Given task 1:
Summarize the patent page on finishing cutting elements in two sentences.
Given task 2:
Render this sentence from the patent page on finishing cutting elements in Spanish: "The invention relates generally to earth-boring bits used to drill a borehole for the ultimate recovery of oil, gas, or minerals."

Method of finishing cutting elements

Info

Patent number: 7549912
Type: Grant
Filed: Aug 4, 2005
Date of Patent: Jun 23, 2009
Patent Publication Number: 20070032173
Assignee: Smith International, Inc. (Houston, TX)
Inventors: Dah-Ben Liang (The Woodlands, TX), Ramamurthy K. Viswanadham (Spring, TX)
Primary Examiner: Kenneth Thompson
Attorney: Osha Liang LLP
Application Number: 11/197,119

Abstract

A method for manufacturing drill bit inserts in which the inserts are finished in a centrifugal disc finishing machine. The centrifugal disc finishing machine comprises a configured surface rotating relative to a stationary receptacle, and the inserts may be finished with a mass of materials comprising at least one of a group of media, parts, detergent, and solution. Also, a method of increasing drill bit insert performance comprising accelerating a plurality of inserts in a high-energy finishing machine, wherein the acceleration results in a generally toroidal interaction between the inserts and at least one of the group comprising media, parts, detergent, and solution.

Description

Description

FIELD OF THE INVENTION

The invention relates generally to earth-boring bits used to drill a borehole for the ultimate recovery of oil, gas, or minerals. More particularly, the invention relates to improving the cutting inserts used in roller cone rock bits.

Extracted information:
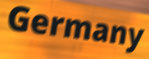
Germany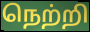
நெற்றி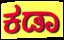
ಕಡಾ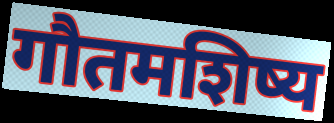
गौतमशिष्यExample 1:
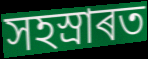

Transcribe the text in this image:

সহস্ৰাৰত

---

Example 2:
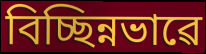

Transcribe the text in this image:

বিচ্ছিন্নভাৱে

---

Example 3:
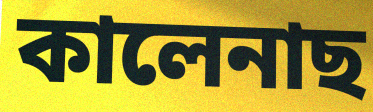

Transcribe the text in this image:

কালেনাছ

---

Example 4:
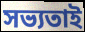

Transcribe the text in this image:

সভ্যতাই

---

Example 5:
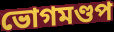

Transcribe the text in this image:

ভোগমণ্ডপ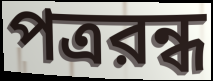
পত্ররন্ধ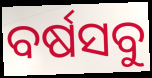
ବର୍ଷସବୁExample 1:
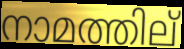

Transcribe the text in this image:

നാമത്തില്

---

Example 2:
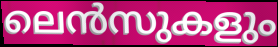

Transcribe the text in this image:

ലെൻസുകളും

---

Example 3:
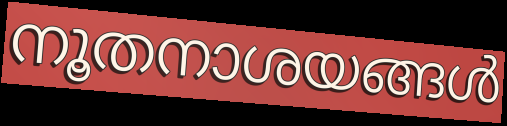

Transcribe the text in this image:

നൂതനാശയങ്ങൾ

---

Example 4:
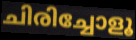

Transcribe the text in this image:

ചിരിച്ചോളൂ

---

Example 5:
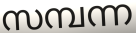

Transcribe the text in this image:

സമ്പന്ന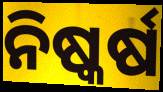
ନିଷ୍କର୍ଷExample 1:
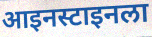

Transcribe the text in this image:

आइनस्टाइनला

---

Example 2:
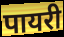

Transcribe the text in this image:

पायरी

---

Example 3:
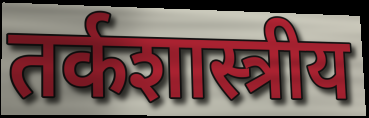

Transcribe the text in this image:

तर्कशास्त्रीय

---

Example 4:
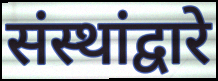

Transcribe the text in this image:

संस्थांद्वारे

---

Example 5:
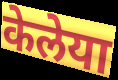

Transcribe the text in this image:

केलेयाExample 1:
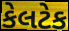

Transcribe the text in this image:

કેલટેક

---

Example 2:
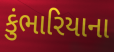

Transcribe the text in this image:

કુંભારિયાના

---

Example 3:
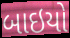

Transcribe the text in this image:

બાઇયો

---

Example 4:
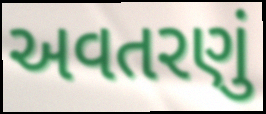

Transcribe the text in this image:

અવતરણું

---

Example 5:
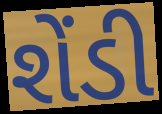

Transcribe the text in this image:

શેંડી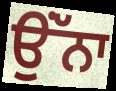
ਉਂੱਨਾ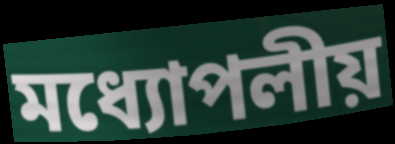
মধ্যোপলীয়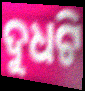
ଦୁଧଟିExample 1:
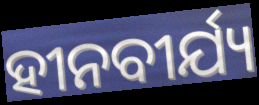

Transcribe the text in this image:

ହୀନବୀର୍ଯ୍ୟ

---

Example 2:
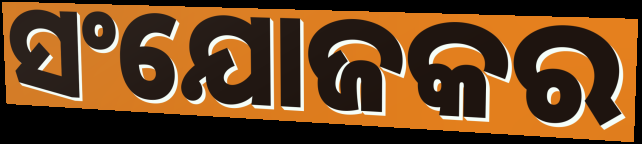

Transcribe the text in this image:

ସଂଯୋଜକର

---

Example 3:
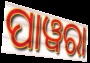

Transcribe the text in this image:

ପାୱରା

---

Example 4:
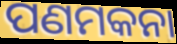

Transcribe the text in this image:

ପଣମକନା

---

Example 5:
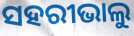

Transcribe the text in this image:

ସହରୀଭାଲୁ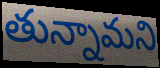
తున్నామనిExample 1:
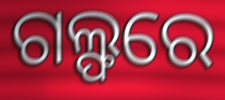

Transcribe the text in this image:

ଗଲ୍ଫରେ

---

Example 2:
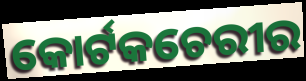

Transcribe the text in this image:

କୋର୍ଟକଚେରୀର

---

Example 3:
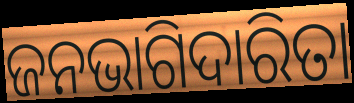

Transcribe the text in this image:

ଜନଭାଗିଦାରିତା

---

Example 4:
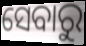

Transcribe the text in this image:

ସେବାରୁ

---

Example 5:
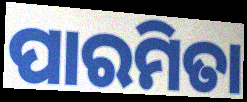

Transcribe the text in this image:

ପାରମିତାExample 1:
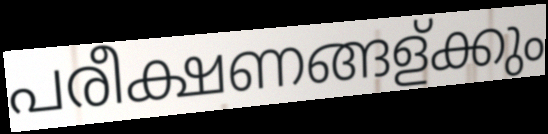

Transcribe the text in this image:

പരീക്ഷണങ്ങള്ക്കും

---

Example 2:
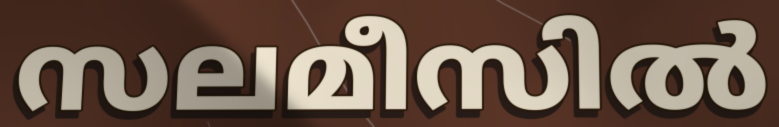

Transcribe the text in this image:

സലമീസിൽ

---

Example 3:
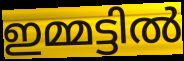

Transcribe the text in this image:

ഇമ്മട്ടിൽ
...
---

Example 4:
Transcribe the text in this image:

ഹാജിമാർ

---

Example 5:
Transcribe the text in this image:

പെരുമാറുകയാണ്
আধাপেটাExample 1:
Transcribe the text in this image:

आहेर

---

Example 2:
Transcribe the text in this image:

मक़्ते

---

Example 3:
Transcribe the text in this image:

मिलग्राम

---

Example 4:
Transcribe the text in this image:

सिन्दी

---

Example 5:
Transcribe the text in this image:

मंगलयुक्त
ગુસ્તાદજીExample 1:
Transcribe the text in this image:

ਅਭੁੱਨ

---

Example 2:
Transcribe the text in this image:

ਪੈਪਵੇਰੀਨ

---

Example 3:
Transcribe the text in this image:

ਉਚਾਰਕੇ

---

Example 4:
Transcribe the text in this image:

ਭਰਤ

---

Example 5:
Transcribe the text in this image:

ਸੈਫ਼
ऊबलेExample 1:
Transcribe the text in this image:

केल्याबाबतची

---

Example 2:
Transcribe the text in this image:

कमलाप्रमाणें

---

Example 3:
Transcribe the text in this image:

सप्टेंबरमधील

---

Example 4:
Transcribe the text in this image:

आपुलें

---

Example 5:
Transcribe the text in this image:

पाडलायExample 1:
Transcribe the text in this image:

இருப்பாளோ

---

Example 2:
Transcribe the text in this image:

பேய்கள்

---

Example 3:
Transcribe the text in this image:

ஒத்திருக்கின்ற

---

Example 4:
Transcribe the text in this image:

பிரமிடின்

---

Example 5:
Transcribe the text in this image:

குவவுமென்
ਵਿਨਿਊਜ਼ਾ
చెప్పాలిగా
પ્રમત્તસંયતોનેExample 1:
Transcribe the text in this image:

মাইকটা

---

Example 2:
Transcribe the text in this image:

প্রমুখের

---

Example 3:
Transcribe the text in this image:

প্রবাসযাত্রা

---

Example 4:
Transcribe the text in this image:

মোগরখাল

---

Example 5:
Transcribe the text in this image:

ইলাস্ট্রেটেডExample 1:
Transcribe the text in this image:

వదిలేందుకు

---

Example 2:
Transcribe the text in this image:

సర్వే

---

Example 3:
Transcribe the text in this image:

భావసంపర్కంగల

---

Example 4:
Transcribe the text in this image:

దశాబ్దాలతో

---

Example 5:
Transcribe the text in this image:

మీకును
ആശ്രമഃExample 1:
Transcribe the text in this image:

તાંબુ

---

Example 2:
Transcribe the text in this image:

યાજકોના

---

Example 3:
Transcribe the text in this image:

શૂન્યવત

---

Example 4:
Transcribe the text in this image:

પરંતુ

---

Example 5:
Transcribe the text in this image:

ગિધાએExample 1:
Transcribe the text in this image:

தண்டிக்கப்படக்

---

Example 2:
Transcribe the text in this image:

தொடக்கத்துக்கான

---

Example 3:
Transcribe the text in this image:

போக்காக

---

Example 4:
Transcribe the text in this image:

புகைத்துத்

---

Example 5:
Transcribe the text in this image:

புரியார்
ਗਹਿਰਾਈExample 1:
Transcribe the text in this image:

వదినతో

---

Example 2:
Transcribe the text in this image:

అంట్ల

Full response 1:
The patent, dated Jun 23, 2009 and assigned to Smith International, Inc., describes a method for manufacturing drill bit inserts in which the inserts are finished in a centrifugal disc finishing machine that has a configured surface rotating relative to a stationary receptacle. The invention concerns earth-boring bits used to drill boreholes for recovering oil, gas, or minerals, and more particularly the improvement of the cutting inserts used in roller cone rock bits.

Full response 2:
La invención se refiere en general a las barrenas de perforación de tierra utilizadas para perforar un pozo con el fin último de recuperar petróleo, gas o minerales.